Work order 1 → Rewrite the extracted page text data with "Landing Page" replaced by "Home Page" and everything else unchanged. Omit the pictures from your answer.

Passage →

++++++++++

AMENDMENT 2 TO
NOTE PURCHASE AGREEMENT
This AMENDMENT
2 , dated as of February 27, 2009 (this “
Amendment ”), to the NOTE PURCHASE AND
SECURITY AGREEMENT (as previously amended by Amendment 1
thereto dated as of June 4, 2008, the “ Note
Purchase Agreement ”) is among PHOENIX FUNDINGS
I , a statutory trust duly organized under the laws of the
State of Delaware, as the note issuer (the “
Trust ”), SALLIE MAE, INC. , a Delaware
corporation, as administrator (the “
Administrator ”), THE BANK OF NEW YORK
MELLON TRUST COMPANY, NATIONAL ASSOCIATION (formerly known as
The Bank of New York Trust Company, N.A.), a national banking
association, as the eligible lender trustee (the “
Eligible Lender Trustee ”), DEUTSCHE BANK
TRUST COMPANY AMERICAS, a New York banking corporation, as the
paying agent (the “ Paying Agent ” ) and
the securities intermediary (the “ Securities
Intermediary ”), UBS REAL ESTATE SECURITIES
INC., as the purchaser of the funding note (the “
Note Purchaser ”) and UBS SECURITIES LLC
, as the administrative agent for the Note Purchaser (in such
capacity, the “ Administrative Agent ”).

++++++++++

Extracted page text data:
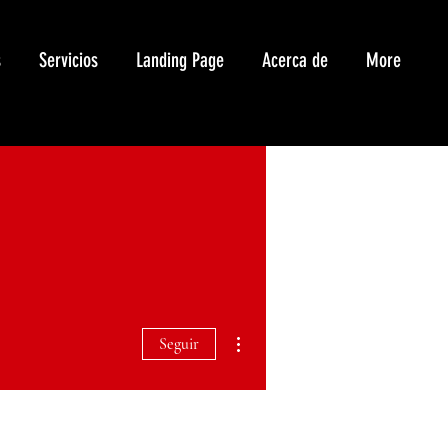
s
Servicios
Landing Page
Acerca de
More
Más acciones
Seguir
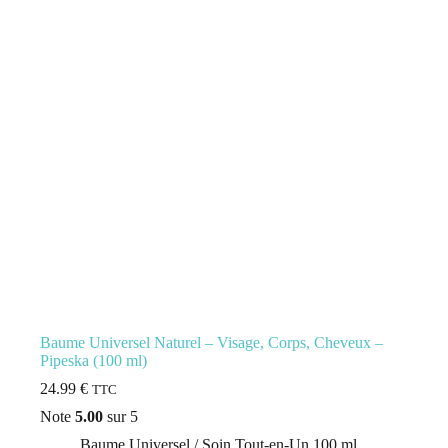
Baume Universel Naturel – Visage, Corps, Cheveux –
Pipeska (100 ml)
24.99
€
TTC
Note
5.00
sur 5
Baume Universel / Soin Tout-en-Un 100 ml
,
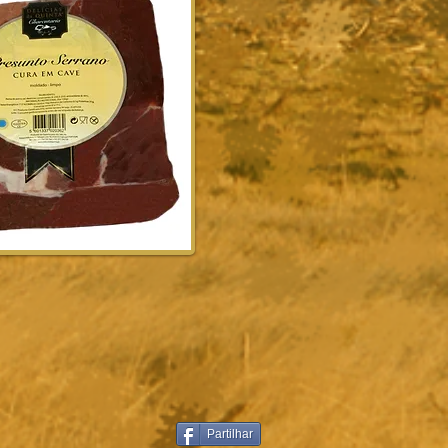
Partilhar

++++++++++

Work order 2 → Carry on writing the amendment to the note purchase agreement, starting after its last sentence.

Response 1 →
s
Servicios
Home Page
Acerca de
More
Más acciones
Seguir
Baume Universel Naturel – Visage, Corps, Cheveux –
Pipeska (100 ml)
24.99
€
TTC
Note
5.00
sur 5
Baume Universel / Soin Tout-en-Un 100 ml
,
Partilhar

Response 2 →
Capitalized terms, unless otherwise defined herein, shall have the
meanings set forth in the Note Purchase Agreement.
WHEREAS, the Trust
has requested an extension of the Stated Termination Date (and
related maturity date of the Note) from the current date of
February 27, 2009, as contemplated in Section 2.14 of the Note
Purchase Agreement;
WHEREAS,
Section 2.14 of the Note Purchase Agreement provides that the
Note Purchaser shall not have any obligation to agree to such a
request for extension;
WHEREAS, the Note
Purchaser and the Administrative Agent are willing to agree to an
extension for an additional period of 60 days ( i.e. ,
to April 28, 2009), upon the terms and conditions provided
herein; and
WHEREAS, this
Amendment is being executed and delivered pursuant to and in
accordance with Section 10.01 of the Note Purchase
Agreement.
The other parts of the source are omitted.